A few nights ago, Andrew & I treated ourselves to a night out at the movies. We decided on "Australia" I thought I'd get myself in a patriotic mood before Australia Day later this month. And although the movie was close on three hours long, the time didn't drag and I thought it very well done. Some of the scenery up there in the Northern Territory where it was filmed is breath-taking. The cast was great. Both Nicole Kidman & Hugh Jackman did a wonderful job, but the gorgeous little boy almost stole the show. I forget the name of the boy who acted him. I had tears streaming down my cheeks, as I often do in emotional movies. The reunions at the end, when the family re-discovered each other after thinking their loved ones had died, ahhh!
The movie handled the subject of the Stolen Generations with sensitivity. Although the little boy, Nullah, escaped from this fate, the threat was always there throughout the story. For those who aren't familiar with Australian history, the Stolen Generations is the term used for the Aboriginal and Torres Strait Island children who were removed from their parents by the state & church authorities, who believed it was in the children's own best interest. This mostly took place between the years 1869 and 1969, causing an untold number of families unimaginable pain and heartache.
Early last year, our Prime Minister Kevin Rudd made a formal apology to the victims of the Stolen Generations, which was televised across Australia. It was quite moving to hear him say, "I'm sorry" several times.

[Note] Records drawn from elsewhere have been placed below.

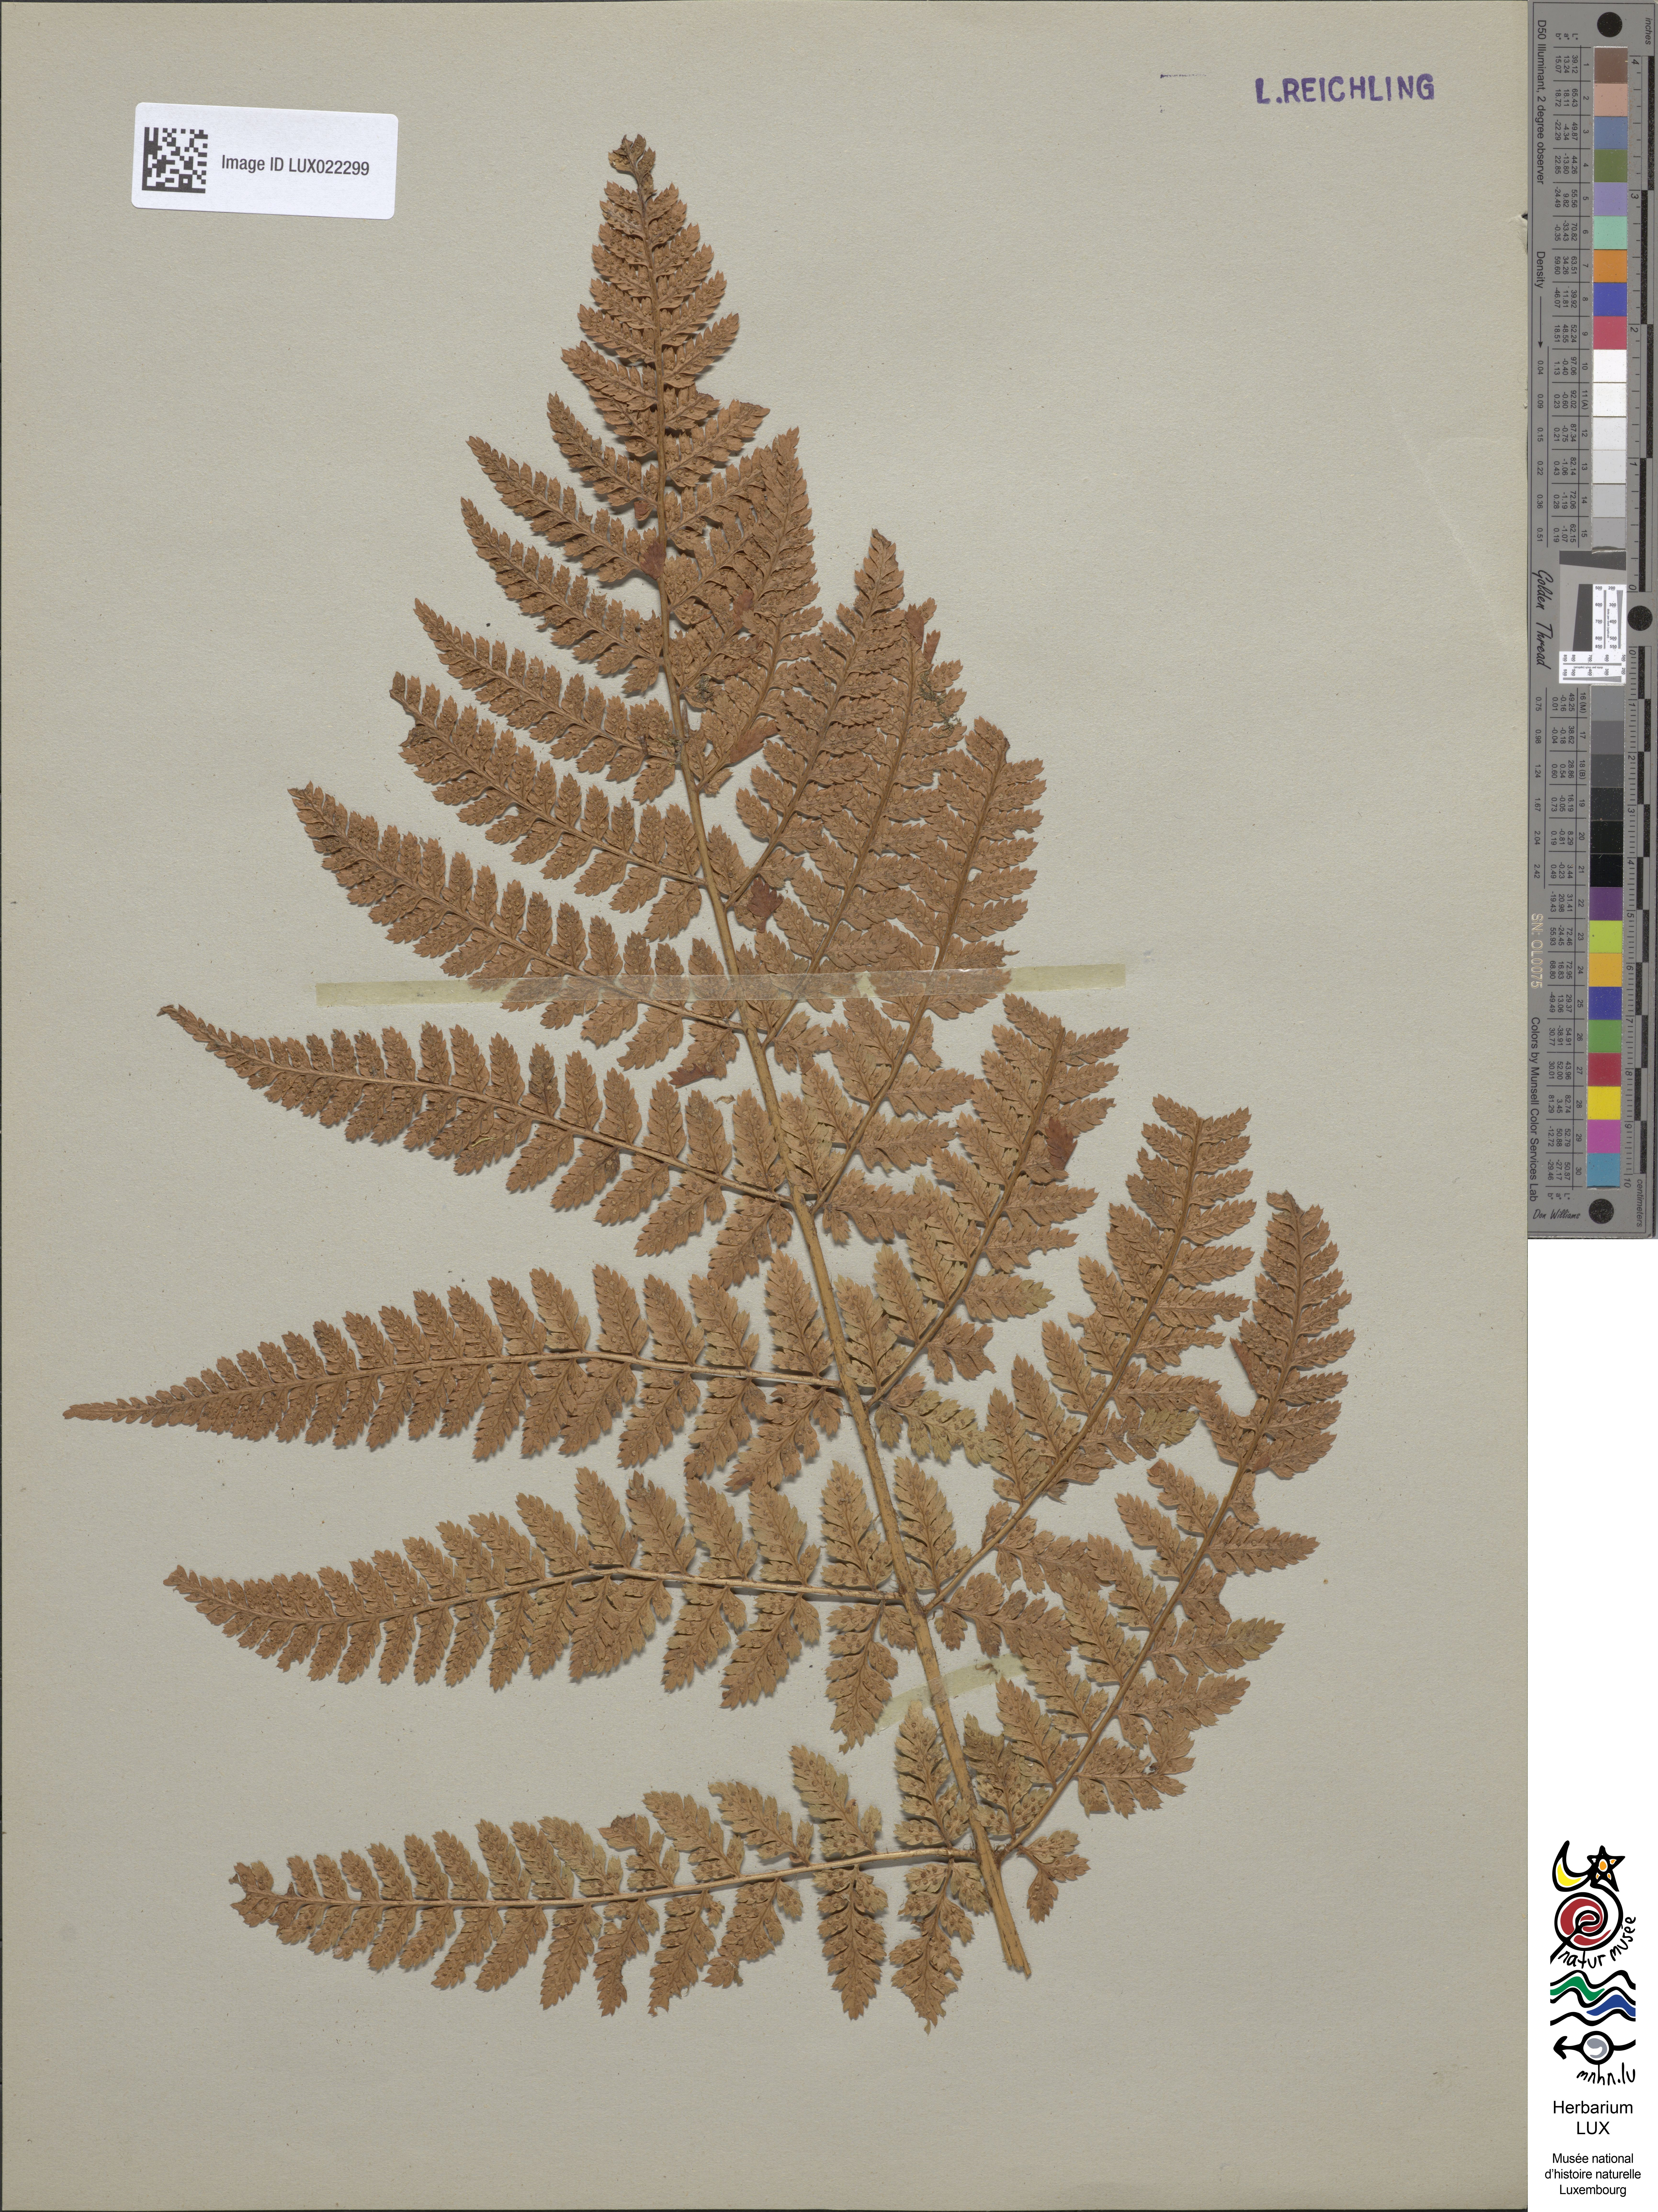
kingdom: Plantae
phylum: Tracheophyta
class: Polypodiopsida
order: Polypodiales
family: Dryopteridaceae
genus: Dryopteris
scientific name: Dryopteris dilatata
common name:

I know that some fellow Australians have criticised his decision. Our former Prime Ministers had always refused to take the step, probably buying into the general opinion, "It wasn't our fault! It was an unfortunate state of affairs, but we personally weren't responsible for removing these children so why should we apologise? It won't undo the damage anyway." However, I'm among those who believe that things such as inherited culpability and generational curses shouldn't be scoffed at. They are Biblically based and no less true because of their low-key, spiritual nature, and unpopularity in the opinions of secular statesmen.
I for one was excited by the action Mr Rudd took. I believe that acknowledging the culpability of our white settler ancestors may help to cleanse our beautiful country from any shame which may have been holding back our prosperity in any way. I'm looking forward to seeing the future of our nation in the light of this.